Mexico–Qatar relations are the foreign relations between Mexico and Qatar. Both nations are members of the United Nations.

History 
Diplomatic relations between two nations began on 30 June 1975, a few years after Qatar gained its independence from the United Kingdom. Since the establishment of diplomatic relations, relations between both nations were kept mainly through international organizations such as the United Nations. Over the past few years, cooperation between the two nations have increased. In 2014, Qatar opened an embassy in Mexico City. The gesture was reciprocated in 2015 with Mexico opening an embassy in Doha.

In November 2015, Emir of Qatar, Sheikh Tamim bin Hamad Al Thani paid an official visit to Mexico. During the Sheikh's visit, several agreements and memorandums were signed, including agreements on direct air service between the two nations, cultural and artistic agreement and cooperation in the energy sector, among others.

In January 2016, Mexican President Enrique Peña Nieto paid an official visit to Qatar. During his visit, both nations signed agreements on: education, science and community development; cultural and artistic cooperation, Mexican and Qatari news agencies cooperation; sports and Mexican companies promotion at the 2022 FIFA World Cup.

In August 2021, with the return of control of the Taliban in Afghanistan; Mexico in coordination with Qatar helped in the evacuation of over 100 Afghan refugees.
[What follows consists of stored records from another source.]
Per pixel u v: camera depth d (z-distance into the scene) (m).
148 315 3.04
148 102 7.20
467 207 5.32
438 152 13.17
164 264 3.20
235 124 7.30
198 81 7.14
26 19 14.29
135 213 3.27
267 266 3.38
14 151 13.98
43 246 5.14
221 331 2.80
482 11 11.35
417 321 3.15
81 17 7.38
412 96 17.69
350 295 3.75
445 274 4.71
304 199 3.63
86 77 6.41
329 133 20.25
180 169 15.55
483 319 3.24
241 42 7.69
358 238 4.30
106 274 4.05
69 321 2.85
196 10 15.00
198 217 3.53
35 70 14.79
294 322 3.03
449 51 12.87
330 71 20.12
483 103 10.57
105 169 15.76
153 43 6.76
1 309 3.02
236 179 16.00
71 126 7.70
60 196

Qatar Emiri Air Force planes arrived at Mexico City International Airport carrying groups of Afghan citizens.

In March 2022, Mexican Foreign Minister Marcelo Ebrard paid a visit to Qatar and met with his counterpart Qatari Foreign Minister Mohammed bin Abdulrahman bin Jassim Al Thani. While in Qatar, Ebrard discussed the upcoming FIFA World Cup being held in Qatar and attended the Doha Forum. In November of that same year, Foreign Minister Ebrard returned to Qatar and inaugurated the Mexico Center in Doha to provide consular protection and assistance to the nearly 100,000 Mexican fans who will attend the World Cup.

High-level visits

High-level visits from Mexico to Qatar
 Foreign Undersecretary Lourdes Aranda (2007, 2011)
 Foreign Minister Patricia Espinosa Cantellano (2010)
 Foreign Minister José Antonio Meade (2014)
 Foreign Undersecretary Carlos de Icaza (2014)
 President Enrique Peña Nieto (2016)
 Foreign Minister Marcelo Ebrard (March and November 2022)

High-level visits from Qatar to Mexico
 Sheikh Tamim bin Hamad Al Thani (2015)

Bilateral agreements
Both nations have signed several bilateral agreements such as an Agreement on the Avoidance of Double-Taxation and Tax Evasion (2014); Agreement on Air Services (2015); Agreement on Technical Cooperation (2015); Agreement on Artistic and Cultural Cooperation (2016); Agreement of Cooperation between the Mexican and Qatari News Agencies (2016); Memorandum of Understanding of Cooperation in the Energy Sectors (2016); Agreement on Educational Cooperation (2016); Memorandum of Understanding in Sports Cooperation (2016) and a Memorandum of Understanding between the Bank for Foreign Trade of Mexico (Bancomext) and the Doha Bank and Qatar National Bank (2016).

Trade
In 2018, total trade between the two nations amounted to US$83 million. Mexico's exports to Qatar include: trucks, vehicles and refrigerators. Qatar's exports to Mexico include: natural gas and aluminum alloy. Qatar is Mexico's 61st biggest trading partner and Mexico is Qatar's 28th biggest trading partner globally. Qatar Airways operates cargo services between Doha and Mexico City. Mexican multinational company Kidzania operates in Qatar.

Resident diplomatic missions 
 Mexico has an embassy in Doha.
 Qatar has an embassy in Mexico City.